The statistical projections under climate change conditions are also impacted by the use of SM as an additional predictor. While there are mostly only small changes in spring, summer, and autumn, particularly winter climate is affected by the inclusion of SM. For instance winter increases in precipitation projected for most of the central, eastern and northern parts of Europe are substantially lower by comparison with the results obtained with a downscaling setting based only on atmospheric predictors. The statistically established SM-precipitation teleconnections considerably modify EU winter precipitation through SM signals from the southern parts of the domain. Under the use of CNRM-CM5 predictor output it even results in a contradictory pattern of change compared to the direct GCM precipitation output, the statistical projections using only atmospheric predictors, and also to other commonly known projection results of precipitation over Europe and the Mediterranean (e.g. CMIP5 models, Knutti and Sedláček 2013; EURO-CORDEX RCMs, Jacob et al. 2014).

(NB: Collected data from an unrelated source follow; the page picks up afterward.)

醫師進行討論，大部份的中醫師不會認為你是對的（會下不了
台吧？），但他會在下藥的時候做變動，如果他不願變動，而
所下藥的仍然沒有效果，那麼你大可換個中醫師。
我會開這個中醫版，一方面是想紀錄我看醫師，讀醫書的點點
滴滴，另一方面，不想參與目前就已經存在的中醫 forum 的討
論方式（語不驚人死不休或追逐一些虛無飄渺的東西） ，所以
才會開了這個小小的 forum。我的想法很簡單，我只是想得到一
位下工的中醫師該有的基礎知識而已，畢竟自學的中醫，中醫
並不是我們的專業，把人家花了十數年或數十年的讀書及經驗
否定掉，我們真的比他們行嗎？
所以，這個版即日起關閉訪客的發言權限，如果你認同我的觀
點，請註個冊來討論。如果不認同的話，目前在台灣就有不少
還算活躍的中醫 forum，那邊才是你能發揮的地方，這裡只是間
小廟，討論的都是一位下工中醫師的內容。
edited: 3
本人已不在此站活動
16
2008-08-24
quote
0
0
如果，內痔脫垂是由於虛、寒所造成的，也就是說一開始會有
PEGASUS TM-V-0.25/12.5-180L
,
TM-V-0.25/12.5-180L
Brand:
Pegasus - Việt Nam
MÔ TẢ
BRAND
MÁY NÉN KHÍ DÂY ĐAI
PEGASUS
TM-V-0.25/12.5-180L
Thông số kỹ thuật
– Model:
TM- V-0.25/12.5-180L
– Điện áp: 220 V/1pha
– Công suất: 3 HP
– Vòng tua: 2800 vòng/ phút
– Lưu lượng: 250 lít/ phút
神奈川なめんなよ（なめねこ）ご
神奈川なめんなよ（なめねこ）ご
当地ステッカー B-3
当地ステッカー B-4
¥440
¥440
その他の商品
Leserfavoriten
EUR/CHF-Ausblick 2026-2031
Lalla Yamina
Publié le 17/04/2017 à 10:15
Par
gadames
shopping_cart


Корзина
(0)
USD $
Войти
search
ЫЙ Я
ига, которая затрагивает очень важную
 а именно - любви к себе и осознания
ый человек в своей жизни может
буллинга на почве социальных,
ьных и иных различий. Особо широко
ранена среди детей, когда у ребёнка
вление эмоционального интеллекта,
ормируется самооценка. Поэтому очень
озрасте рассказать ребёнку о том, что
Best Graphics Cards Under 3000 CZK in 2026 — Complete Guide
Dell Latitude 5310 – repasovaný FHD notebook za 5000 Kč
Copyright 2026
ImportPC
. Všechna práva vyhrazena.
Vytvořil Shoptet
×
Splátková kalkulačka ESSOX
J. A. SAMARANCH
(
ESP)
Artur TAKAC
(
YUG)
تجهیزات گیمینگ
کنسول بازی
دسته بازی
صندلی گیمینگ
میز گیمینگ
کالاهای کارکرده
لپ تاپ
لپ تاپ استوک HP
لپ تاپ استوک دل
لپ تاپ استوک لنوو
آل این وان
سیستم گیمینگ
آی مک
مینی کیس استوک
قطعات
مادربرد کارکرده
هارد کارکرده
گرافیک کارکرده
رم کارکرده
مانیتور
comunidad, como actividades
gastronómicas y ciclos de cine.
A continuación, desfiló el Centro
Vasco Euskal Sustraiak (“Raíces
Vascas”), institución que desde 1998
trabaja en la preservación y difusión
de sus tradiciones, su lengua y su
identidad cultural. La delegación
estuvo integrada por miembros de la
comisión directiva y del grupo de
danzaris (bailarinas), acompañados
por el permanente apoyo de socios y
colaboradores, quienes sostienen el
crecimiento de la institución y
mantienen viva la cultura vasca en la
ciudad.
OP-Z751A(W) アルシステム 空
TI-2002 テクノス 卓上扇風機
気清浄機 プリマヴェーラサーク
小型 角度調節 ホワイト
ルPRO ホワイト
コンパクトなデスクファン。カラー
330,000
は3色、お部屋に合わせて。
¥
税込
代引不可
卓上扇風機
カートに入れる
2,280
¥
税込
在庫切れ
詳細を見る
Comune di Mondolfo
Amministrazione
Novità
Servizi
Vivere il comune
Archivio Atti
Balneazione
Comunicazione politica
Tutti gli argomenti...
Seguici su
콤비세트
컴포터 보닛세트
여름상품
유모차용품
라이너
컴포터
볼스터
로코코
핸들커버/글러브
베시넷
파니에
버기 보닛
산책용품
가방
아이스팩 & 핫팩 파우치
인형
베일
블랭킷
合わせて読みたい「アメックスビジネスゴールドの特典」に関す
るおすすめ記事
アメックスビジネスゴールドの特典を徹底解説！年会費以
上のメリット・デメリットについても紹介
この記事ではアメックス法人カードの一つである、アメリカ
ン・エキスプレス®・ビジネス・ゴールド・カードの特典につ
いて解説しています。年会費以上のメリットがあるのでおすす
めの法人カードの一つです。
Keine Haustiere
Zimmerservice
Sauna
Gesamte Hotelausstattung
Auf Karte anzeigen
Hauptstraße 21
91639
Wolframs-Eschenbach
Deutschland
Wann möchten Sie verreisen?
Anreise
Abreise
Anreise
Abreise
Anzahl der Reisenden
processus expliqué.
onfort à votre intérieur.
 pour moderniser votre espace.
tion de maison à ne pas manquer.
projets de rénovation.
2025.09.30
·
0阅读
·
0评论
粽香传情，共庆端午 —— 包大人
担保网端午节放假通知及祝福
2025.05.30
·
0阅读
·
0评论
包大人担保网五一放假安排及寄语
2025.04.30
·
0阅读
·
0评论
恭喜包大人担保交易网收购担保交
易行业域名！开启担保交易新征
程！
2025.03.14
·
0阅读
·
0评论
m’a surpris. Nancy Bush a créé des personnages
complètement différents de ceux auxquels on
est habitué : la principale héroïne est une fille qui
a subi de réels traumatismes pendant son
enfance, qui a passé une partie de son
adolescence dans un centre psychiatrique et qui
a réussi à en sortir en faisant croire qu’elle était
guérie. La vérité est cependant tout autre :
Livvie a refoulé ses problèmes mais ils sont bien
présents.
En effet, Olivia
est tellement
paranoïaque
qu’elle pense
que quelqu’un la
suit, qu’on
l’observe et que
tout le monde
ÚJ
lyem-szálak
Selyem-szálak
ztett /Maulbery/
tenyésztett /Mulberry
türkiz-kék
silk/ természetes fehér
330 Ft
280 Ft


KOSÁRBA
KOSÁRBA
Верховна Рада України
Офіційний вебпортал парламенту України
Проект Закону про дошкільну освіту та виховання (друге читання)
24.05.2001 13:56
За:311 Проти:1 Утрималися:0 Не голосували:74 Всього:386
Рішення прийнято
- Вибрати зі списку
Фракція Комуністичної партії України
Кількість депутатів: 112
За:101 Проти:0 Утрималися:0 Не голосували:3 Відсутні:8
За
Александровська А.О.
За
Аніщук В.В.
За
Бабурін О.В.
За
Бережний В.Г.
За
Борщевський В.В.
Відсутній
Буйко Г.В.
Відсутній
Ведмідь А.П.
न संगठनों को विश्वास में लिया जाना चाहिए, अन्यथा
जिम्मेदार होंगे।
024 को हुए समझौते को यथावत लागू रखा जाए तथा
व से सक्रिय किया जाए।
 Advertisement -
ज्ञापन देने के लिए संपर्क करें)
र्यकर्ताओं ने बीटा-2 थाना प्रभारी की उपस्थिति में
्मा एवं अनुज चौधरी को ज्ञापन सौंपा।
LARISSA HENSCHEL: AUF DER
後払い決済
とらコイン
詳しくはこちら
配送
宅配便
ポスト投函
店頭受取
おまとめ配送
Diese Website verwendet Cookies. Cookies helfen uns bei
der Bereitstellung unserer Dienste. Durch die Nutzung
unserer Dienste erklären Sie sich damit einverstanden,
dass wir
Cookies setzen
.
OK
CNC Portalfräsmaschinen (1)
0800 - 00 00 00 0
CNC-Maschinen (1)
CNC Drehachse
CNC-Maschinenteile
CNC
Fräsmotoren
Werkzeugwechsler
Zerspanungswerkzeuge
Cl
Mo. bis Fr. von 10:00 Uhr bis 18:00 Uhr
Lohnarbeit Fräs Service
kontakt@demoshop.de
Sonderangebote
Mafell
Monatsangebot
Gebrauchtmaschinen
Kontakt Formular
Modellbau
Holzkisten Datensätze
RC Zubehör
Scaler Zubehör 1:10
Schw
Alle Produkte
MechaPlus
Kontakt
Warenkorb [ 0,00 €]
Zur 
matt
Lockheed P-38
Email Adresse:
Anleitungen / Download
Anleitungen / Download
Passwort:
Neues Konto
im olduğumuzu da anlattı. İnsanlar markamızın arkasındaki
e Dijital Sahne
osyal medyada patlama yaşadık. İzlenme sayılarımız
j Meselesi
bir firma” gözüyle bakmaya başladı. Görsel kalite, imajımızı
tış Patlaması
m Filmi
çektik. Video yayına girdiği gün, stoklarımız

Within these findings the following issues should be discussed and addressed for future research: (1) the statistical relationships, established in the observational period, could be of limited suitability to be transferred to future conditions. Thus, the forcing of SM on precipitation could be overestimated. In combination with large changes of SM in the GCM projections it results in an unusual impact on the downscaling results. These issues should be investigated by detailed observation-based analyses on the possible local and remote effects of SM anomalies on atmospheric humidity, circulation patterns, and precipitation. In this regard teleconnection studies are needed which focus in particular on the physical processes of potential SM-precipitation links in the extended winter season. (2) There are shortcomings in the representation of SM forcing on precipitation in the GCMs. While in GCMs mostly the local land-atmosphere-climate interactions are focused on, the statistical results of this study suggest that also large-scale SM-atmosphere-precipitation teleconnections play an important role. One could argue that in the dynamical ESMs the influence of SM on precipitation should be completely included by modifications of the atmospheric circulation. Thus, atmospheric predictors alone would suffice to statistically downscale local/regional precipitation. If the relevant SM anomalies were already properly incorporated in the atmospheric link in ESMs, the differences in precipitation between the correspondent statistical model settings should be insignificant. However, we show in the present study that the explicit inclusion of SM in the downscaling equations impacts on the downscaling results. Already Rowntree and Bolton (1983) showed in a GCM study that a mid-latitudinal SM anomaly can have important effects on humidity and precipitation, not only over the anomaly but also through advection of modified air from the anomaly area to other regions. Since then only few studies have investigated the impacts of SM on air properties like atmospheric humidity and extratropical circulation patterns (Seneviratne et al. 2010). Thus, further modeling studies are needed to investigate the role of SM-atmosphere-precipitation teleconnections in dynamical models.